A ACUMULAÇÃO PRIMITIVA DO CAPITAL

   Durante a Idade Moderna, com a “Revolução Comercial” e o aprofundamento das transformações sócio-econômicas que tinham iniciado na Baixa Idade Média, foi se completando a passagem da economia feudal para a economia capitalista. Nessa época se desenrolaram, simultaneamente, dois grandes movimentos que estão profundamente interligados na consolidação do novo sistema econômico. Por um lado, na Europa, se combinaram os três elementos que, articulados, constituem o modo de produção capitalista: a economia de mercado, a propriedade privada dos meios de produção e o trabalho assalariado. Por outro lado, a necessidade de abrir novos mercados e de encontrar novas fontes de metais preciosos lançou os europeus, a partir do século XV, na chamada era da expansão marítima, comercial e colonial ou era das grandes navegações e descobrimentos.

   Essa etapa, conhecida como fase do Capitalismo Comercial, foi marcada pela  “acumulação primitiva do capital” e por uma enorme expansão dos mercados, que deu início ao processo de globalização da economia. Além do comércio e da exploração colonial, o tráfico negreiro e a pilhagem do ouro e da prata encontrados com os povos americanos promoveram uma gigantesca acumulação de riquezas nas mãos da burguesia européia. A partir do século XVI, a formação de imensos impérios coloniais, onde foram montadas estruturas sócio-econômicas atreladas aos interesses mercantis europeus, criou novos mercados que alavancaram ainda mais o comércio e a produção manufatureira européia. Surgiram nessa época, também, as grandes companhias de comércio, enquanto as casas bancárias expandiam seus negócios.

   Portugal e Espanha foram países pioneiros na expansão marítima e colonial devido não tanto à sua posição geográfica favorável, mas principalmente à centralização política que já possuíam e que era uma condição indispensável para reunir os recursos financeiros, tecnológicos e humanos necessários para tal empreendimento. De fato, considerando a envergadura do projeto, somente um governo centralizado poderia articular os segmentos sociais e os interesses econômicos dispostos a nele se engajar. Os portugueses, buscando romper o monopólio italiano do comércio mediterrâneo de especiarias, abriram uma nova rota para o Oriente, contornando o litoral africano pelo Atlântico. Em 1498, a expedição de Vasco da Gama chegava às Índias. Em 1500, a coroa portuguesa tomava posse oficialmente do Brasil e, cerca de duas décadas depois, os portugueses tinham alcançado o litoral da China e do Japão.

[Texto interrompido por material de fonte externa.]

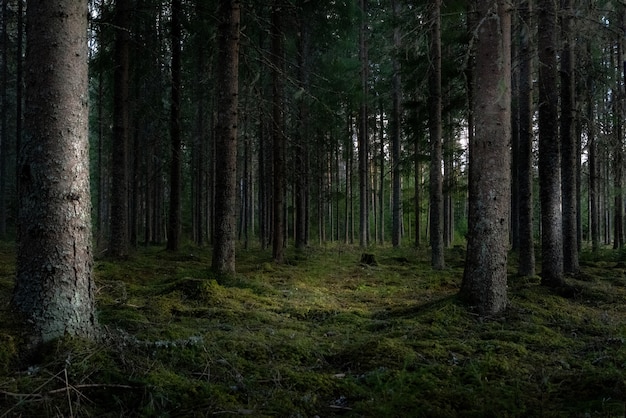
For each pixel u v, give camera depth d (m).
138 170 19.59
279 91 13.63
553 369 4.53
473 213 7.18
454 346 5.15
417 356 4.80
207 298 7.59
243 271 12.00
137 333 4.93
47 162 4.06
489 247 6.99
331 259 16.84
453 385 4.06
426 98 14.72
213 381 3.94
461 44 13.73
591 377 3.99
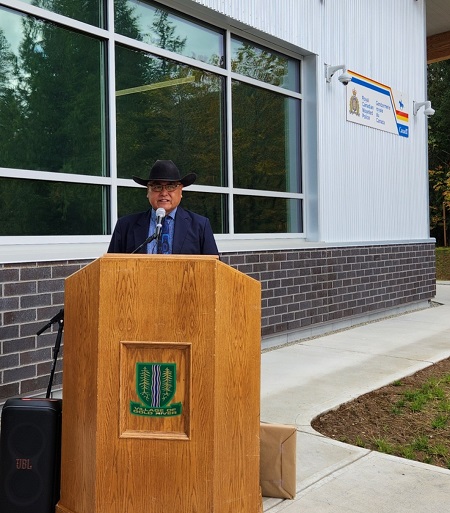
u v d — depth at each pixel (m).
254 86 7.74
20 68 5.11
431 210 28.42
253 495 2.75
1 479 2.75
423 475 3.61
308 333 8.11
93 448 2.51
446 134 27.72
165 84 6.50
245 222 7.57
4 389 4.61
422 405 5.02
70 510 2.66
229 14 7.00
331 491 3.38
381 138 9.91
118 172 5.95
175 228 3.36
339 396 5.14
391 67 10.19
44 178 5.25
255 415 2.76
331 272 8.48
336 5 8.84
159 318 2.47
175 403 2.49
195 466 2.47
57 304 4.97
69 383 2.70
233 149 7.39
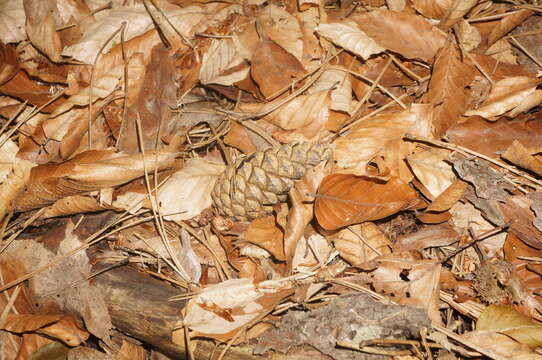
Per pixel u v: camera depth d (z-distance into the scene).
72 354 0.80
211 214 0.81
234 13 0.88
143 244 0.81
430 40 0.84
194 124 0.84
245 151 0.83
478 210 0.80
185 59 0.87
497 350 0.76
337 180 0.78
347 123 0.83
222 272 0.81
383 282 0.78
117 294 0.79
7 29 0.86
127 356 0.80
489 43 0.85
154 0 0.88
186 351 0.78
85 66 0.86
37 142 0.84
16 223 0.82
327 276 0.79
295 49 0.86
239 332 0.77
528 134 0.81
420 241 0.80
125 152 0.83
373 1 0.87
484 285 0.79
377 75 0.85
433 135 0.82
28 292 0.80
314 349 0.77
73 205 0.81
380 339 0.76
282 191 0.79
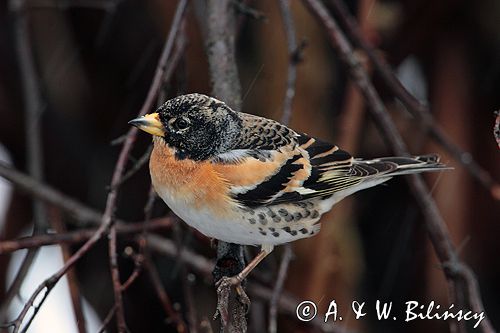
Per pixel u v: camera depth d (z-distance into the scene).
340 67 10.74
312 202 7.24
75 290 8.35
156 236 10.09
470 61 11.10
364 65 9.75
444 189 10.51
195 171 6.83
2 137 11.34
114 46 11.30
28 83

   A Espanha, no momento de entusiasmo marcado pela vitória definitiva sobre os árabes na Península Ibérica, financiou, em 1492, a expedição de Cristóvão Colombo que, navegando em sentido contrário ao dos portugueses, acabou descobrindo a América em outubro daquele ano. Buscando ultrapassar o continente americano, a expedição de Fernão de Magalhães, que partiu da Espanha em 1519, realizou a primeira viagem completa ao redor do mundo. Os ingleses e franceses saíram mais tarde na corrida colonial, mas deram seus primeiros passos ainda no século XVI, quando navegadores como Verazzano, Cartier e Caboto fizeram o reconhecimento do litoral da América do Norte. Os holandeses desenvolveram seu poderio naval e instalaram entrepostos e feitorias na África e no Oriente. Assim como os franceses e os ingleses, também conquistaram pequenas possessões nas Antilhas.


   Por outro lado, o capital que vinha se acumulando, até então, na esfera da circulação foi, gradativamente, penetrando no espaço da produção. Isso vale não só para a exploração colonial, mas também para a dinâmica da economia européia. O burguês, que inicialmente conseguiu burlar as restrições impostas pelas corporações de ofício comprando a produção doméstica de famílias camponesas ou de artesãos que ele abastecia com matéria-prima, depois instalou sua própria manufatura, que empregava trabalhadores assalariados, para os quais fornecia também os instrumentos. A produção artesanal foi cedendo lugar, aos poucos, à produção manufatureira, aonde foi se dando uma divisão cada vez maior das tarefas e um aumento correspondente da produtividade.

   O processo, gradual, de apropriação dos meios de produção pela burguesia e pelo setor da nobreza que se “aburguesou” incluiu a expulsão dos camponeses de terras que eram, até então, exploradas em moldes comunais. Esse processo, que na Inglaterra é conhecido como “cercamentos”, empurrou para as cidades uma massa de camponeses que passaram a fornecer mão-de-obra abundante e barata para as manufaturas que se desenvolviam. No campo e nas cidades, portanto, os trabalhadores vão sendo separados dos meios de produção e dos instrumentos necessários para garantir sua subsistência. Para sobreviver, passam a vender no mercado a única coisa que lhes sobrou, isto é, a sua força de trabalho, em troca de um pagamento sob forma de salário.